* **WHAT IS NEEDED**
With pictures excluded, retype exactly every line from the one containing "right front paw: (636, 643)" to the end of the records below.

========================================

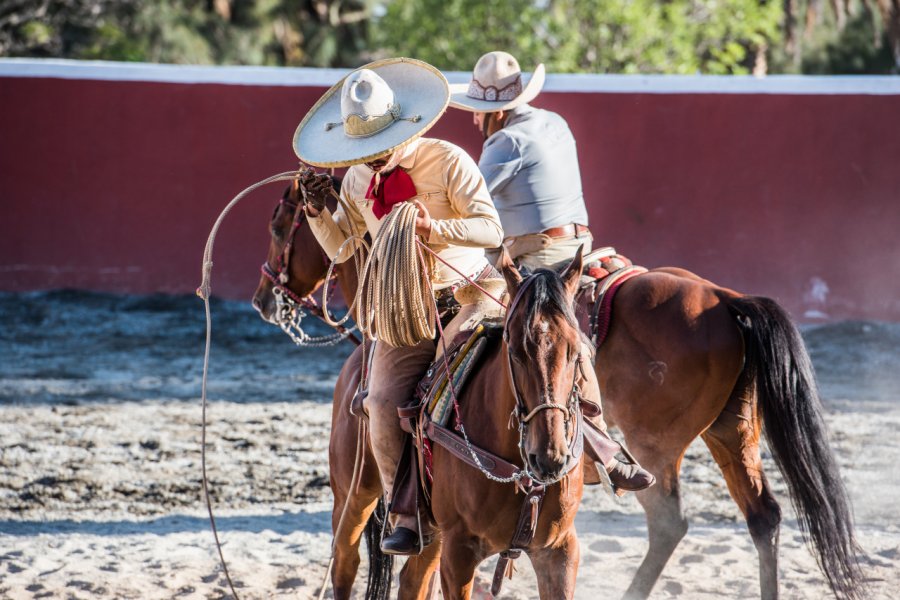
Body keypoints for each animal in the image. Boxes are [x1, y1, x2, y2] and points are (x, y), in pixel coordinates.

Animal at [251, 183, 864, 600]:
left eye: (280, 225)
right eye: (515, 348)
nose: (263, 297)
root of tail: (725, 298)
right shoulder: (455, 545)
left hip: (653, 444)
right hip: (731, 432)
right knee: (764, 517)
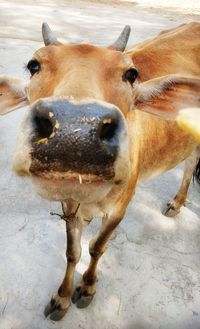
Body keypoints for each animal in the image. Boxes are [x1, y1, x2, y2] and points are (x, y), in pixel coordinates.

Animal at [0, 22, 199, 318]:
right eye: (34, 65)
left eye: (130, 74)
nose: (75, 131)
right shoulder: (69, 205)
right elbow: (72, 252)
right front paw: (61, 298)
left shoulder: (119, 208)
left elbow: (96, 247)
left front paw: (87, 287)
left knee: (190, 165)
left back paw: (176, 202)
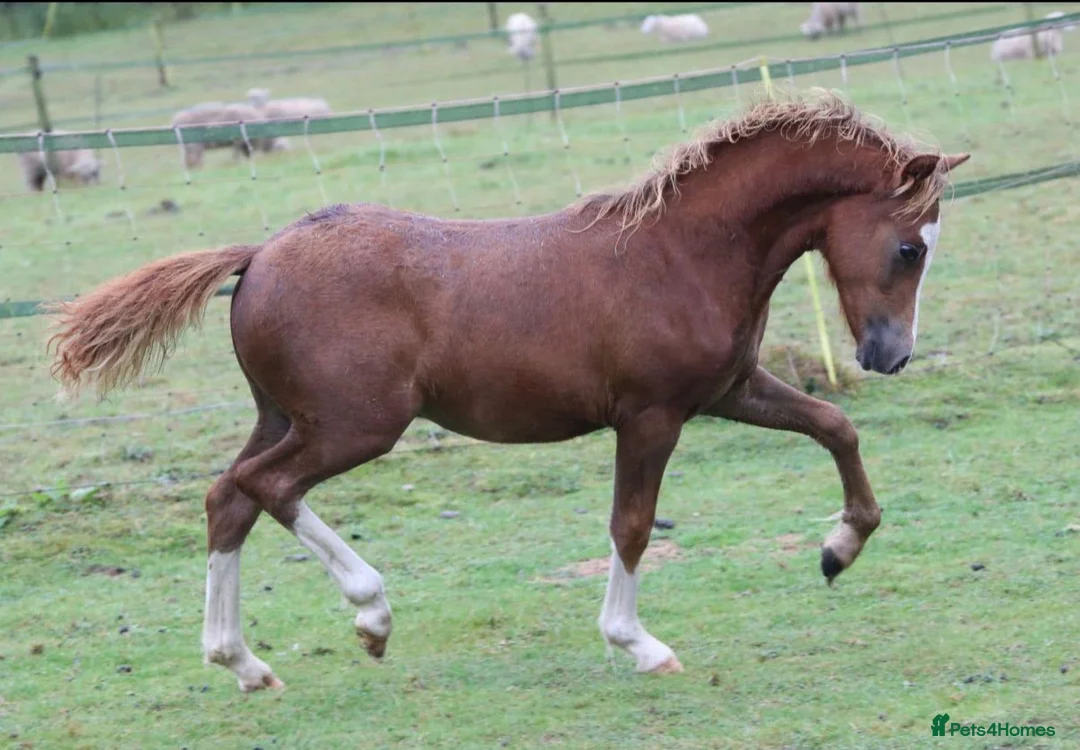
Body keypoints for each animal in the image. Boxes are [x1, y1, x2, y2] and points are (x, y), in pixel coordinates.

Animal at [45, 91, 970, 693]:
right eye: (909, 248)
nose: (891, 355)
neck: (683, 250)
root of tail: (259, 255)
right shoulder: (651, 416)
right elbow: (632, 526)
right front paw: (636, 643)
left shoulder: (729, 389)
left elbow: (835, 425)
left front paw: (839, 548)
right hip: (355, 425)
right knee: (265, 488)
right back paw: (370, 612)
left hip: (284, 416)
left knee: (226, 498)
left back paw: (243, 663)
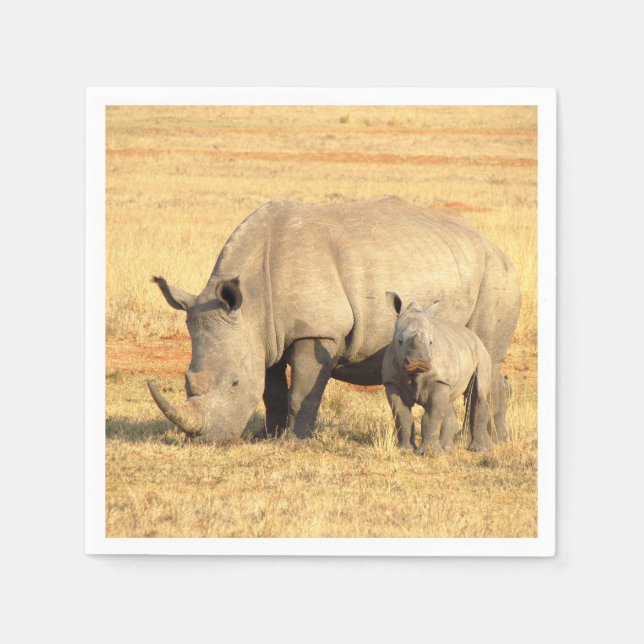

========================================

* **WRITTEN REPLY**
right front paw: (636, 643)
left shoulder: (729, 389)
left elbow: (835, 425)
left front paw: (839, 548)
right hip: (355, 425)
right knee: (265, 488)
right back paw: (370, 612)
left hip: (284, 416)
left knee: (226, 498)
left back paw: (243, 663)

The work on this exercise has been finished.